IEEE VIS 2024 Content: Visualizing Spatial Semantics of Dimensionally Reduced Text Embeddings

Visualizing Spatial Semantics of Dimensionally Reduced Text Embeddings

Wei Liu - Computer Science, Virginia Tech, Blacksburg, United States

Chris North - Virginia Tech, Blacksburg, United States

Rebecca Faust - Tulane University, New Orleans, United States

Room: Bayshore II

2024-10-14T16:00:00Z GMT-0600 Change your timezone on the schedule page
2024-10-14T16:00:00Z
Exemplar figure, described by caption below
Document projection of COVID-19 open research articles with gradient-based word explanations. (Top) A projection from a BERT model fine-tuned based on the data domain, featuring a spatial word cloud that captures the spatial semantics by showing key words that impact the projection. (Bottom) A heatmap of word impacts in a selected document, highlighting the word "smoking", which reflects the domain context.
Fast forward
Abstract

Dimension reduction (DR) can transform high-dimensional text embeddings into a 2D visual projection facilitating the exploration of document similarities.
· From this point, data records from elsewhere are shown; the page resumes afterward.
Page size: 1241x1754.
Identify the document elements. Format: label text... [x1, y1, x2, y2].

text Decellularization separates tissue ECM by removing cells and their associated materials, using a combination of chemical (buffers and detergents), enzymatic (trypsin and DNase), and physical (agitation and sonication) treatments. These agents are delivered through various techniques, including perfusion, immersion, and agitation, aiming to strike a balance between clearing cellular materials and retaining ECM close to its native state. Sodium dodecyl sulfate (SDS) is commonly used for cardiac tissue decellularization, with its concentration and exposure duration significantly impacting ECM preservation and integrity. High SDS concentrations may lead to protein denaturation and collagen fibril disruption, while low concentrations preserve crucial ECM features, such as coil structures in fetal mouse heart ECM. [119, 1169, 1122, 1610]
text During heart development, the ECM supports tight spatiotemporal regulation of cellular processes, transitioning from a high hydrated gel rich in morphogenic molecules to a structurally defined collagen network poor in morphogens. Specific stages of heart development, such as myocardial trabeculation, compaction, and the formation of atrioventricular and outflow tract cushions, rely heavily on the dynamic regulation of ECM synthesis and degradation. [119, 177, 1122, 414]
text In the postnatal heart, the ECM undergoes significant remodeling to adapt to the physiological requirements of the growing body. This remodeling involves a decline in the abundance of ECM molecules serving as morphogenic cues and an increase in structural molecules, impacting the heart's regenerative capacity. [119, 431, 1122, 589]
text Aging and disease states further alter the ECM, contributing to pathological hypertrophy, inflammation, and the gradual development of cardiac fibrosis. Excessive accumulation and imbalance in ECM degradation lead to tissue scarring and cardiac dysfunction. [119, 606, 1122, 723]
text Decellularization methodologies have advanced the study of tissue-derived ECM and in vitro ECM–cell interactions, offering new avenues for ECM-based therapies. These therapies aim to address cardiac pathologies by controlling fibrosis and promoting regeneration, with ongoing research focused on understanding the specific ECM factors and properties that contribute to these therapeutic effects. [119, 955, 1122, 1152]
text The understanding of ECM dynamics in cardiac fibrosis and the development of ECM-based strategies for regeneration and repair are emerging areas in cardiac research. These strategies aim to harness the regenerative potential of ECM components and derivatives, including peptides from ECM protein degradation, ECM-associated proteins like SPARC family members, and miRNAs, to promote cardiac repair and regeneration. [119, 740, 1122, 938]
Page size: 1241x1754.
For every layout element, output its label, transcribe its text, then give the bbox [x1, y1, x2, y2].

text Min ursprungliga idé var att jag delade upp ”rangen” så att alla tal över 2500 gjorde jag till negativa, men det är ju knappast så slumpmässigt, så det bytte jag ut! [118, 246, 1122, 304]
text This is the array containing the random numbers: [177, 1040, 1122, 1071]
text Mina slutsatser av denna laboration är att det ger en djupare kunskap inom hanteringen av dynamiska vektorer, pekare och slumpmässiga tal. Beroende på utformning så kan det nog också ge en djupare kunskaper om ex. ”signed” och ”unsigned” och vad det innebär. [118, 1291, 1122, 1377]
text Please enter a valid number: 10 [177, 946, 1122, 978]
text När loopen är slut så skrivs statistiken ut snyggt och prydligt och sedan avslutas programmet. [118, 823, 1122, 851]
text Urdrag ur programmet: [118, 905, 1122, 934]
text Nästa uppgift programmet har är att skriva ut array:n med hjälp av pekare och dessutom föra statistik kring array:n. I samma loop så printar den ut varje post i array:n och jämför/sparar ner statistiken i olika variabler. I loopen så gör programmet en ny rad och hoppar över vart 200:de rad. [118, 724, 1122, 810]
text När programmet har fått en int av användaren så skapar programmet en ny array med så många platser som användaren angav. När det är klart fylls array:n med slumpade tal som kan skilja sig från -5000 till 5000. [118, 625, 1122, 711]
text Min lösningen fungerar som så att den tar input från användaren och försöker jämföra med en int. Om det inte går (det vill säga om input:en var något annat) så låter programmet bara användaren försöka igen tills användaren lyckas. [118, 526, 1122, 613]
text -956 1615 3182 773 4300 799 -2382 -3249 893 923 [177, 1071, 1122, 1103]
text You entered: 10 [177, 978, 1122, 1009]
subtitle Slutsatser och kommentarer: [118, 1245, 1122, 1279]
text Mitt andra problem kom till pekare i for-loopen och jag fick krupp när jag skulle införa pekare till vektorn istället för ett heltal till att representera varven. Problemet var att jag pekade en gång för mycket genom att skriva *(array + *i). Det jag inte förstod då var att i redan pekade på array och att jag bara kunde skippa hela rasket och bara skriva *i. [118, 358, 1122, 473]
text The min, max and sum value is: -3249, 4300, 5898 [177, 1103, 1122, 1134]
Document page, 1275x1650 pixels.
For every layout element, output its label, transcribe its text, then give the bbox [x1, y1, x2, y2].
However, the projection often lacks connection to the text semantics, due to the opaque nature of text embeddings and non-linear dimension reductions. To address these problems, we propose a gradient-based method for visualizing the spatial semantics of dimensionally reduced text embeddings. This method employs gradients to assess the sensitivity of the projected documents with respect to the underlying words. The method can be applied to existing DR algorithms and text embedding models. Using these gradients, we designed a visualization system that incorporates spatial word clouds into the document projection space to illustrate the impactful text features. We further present three usage scenarios that demonstrate the practical applications of our system to facilitate the discovery and interpretation of underlying semantics in text projections.